As an example, let us consider a cooperative operation of "If the outside air is fresh, turn off the air conditioner and open the window". In case of humans operate, this behavior does not occur if no one is in the house, however, this behavior can occur in IoT whether the user is in the house or not. And your house can be entered by a thief if you are absence and unlucky. In this example, the threat of being entered by a thief can occur by competing for the action of "opening the window" and the situation of "absence". For this reason, a mechanism for avoiding the occurrence of such threats is required when we make inter-connection. This can be realized by not permitting the target operation when the combination causing the threat as described above. This mechanism checks the movement of operations. In Japan, about 400 years ago, the Shogunate (government) had set up the checkpoints of human traffic, called the "sekisho." So, we are calling tentatively this mechanism SEKISHO after this fact.

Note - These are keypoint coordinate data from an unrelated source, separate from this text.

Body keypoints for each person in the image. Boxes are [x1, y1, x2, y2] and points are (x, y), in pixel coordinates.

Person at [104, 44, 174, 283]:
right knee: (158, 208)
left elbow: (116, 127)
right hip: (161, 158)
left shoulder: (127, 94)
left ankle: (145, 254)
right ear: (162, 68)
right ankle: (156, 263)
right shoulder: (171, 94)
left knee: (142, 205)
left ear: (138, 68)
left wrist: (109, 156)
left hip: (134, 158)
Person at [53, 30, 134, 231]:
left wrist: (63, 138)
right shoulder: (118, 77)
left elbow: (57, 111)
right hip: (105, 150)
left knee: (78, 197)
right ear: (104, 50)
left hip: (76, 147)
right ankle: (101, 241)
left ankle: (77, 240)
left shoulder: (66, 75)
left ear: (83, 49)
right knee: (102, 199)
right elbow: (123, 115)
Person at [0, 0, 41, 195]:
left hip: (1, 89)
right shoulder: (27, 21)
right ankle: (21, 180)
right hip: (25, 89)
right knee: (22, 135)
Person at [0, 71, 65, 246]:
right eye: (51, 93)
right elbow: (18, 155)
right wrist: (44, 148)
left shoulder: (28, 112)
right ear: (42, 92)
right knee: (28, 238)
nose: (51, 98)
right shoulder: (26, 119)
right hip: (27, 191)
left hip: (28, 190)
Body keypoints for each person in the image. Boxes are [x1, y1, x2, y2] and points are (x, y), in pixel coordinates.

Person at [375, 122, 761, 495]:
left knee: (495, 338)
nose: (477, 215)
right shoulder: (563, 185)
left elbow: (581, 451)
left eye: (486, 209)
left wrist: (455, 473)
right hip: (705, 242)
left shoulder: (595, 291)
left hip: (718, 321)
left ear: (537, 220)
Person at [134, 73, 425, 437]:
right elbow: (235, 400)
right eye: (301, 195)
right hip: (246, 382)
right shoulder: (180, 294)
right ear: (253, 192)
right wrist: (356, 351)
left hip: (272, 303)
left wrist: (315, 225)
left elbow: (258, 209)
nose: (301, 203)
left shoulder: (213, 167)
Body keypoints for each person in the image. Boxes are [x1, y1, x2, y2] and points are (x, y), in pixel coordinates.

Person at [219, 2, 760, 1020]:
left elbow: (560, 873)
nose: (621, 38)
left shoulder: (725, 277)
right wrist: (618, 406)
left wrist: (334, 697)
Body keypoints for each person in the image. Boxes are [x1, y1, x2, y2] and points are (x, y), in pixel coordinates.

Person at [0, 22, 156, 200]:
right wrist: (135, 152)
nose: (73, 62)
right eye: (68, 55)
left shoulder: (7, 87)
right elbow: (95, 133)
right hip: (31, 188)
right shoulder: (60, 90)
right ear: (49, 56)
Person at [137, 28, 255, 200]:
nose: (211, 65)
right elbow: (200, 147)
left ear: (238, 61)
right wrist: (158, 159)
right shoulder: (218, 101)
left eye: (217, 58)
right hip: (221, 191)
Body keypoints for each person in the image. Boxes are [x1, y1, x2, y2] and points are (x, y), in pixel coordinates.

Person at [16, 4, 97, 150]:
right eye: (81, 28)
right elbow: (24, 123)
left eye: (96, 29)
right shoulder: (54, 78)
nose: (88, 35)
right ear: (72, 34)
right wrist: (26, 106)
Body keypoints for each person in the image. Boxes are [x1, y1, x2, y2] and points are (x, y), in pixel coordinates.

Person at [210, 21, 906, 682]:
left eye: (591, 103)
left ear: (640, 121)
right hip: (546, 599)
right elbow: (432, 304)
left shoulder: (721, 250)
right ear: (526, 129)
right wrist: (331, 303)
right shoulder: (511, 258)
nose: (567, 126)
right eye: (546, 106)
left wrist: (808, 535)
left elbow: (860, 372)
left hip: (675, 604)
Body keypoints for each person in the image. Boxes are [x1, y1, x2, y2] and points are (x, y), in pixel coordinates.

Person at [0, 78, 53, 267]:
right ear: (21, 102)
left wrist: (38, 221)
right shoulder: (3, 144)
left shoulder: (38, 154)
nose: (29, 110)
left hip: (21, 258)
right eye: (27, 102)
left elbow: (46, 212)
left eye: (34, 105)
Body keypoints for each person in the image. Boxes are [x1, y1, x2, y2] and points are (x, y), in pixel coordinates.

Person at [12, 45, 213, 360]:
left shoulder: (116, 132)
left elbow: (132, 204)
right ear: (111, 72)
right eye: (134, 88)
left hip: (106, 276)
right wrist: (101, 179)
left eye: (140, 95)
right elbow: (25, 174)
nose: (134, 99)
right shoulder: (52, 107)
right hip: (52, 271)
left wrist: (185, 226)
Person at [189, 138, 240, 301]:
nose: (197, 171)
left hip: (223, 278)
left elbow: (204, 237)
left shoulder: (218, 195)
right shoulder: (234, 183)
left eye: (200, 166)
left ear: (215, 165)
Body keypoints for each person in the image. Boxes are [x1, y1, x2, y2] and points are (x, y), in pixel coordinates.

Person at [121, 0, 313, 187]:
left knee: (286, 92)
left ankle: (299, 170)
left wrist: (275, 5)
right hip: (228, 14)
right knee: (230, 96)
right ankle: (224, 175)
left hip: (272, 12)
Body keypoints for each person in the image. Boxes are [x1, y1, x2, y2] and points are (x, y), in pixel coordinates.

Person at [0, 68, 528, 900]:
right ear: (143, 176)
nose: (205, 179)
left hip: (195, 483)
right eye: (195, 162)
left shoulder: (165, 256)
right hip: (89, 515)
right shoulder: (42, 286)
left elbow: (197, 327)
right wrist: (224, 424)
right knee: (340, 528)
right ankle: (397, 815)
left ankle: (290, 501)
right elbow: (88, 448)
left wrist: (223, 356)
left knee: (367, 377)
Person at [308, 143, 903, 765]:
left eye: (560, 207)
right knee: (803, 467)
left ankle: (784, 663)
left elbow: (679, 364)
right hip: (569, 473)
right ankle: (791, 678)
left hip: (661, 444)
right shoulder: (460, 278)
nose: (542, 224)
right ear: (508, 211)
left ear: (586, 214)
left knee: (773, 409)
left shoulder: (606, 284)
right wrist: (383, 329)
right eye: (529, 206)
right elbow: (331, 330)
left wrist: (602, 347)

Regarding security, pattern 2 of service providers specified in Chapter 5 may contain some vulnerability and thus precaution is required.

Regarding privacy, Chapter 2 touches upon concerns on privacy among inter-connected service providers in case of fault isolation after IoT Device malfunctioning.

This document has no actions for IANA.

This paper contains findings of the study funded by the Ministry of Internal Affairs and Communications of Japan as well as research activities of IoT Committee of Internet Association Japan. We hereby touch upon such facts and show our gratitude to those who relate to the study and committee activities.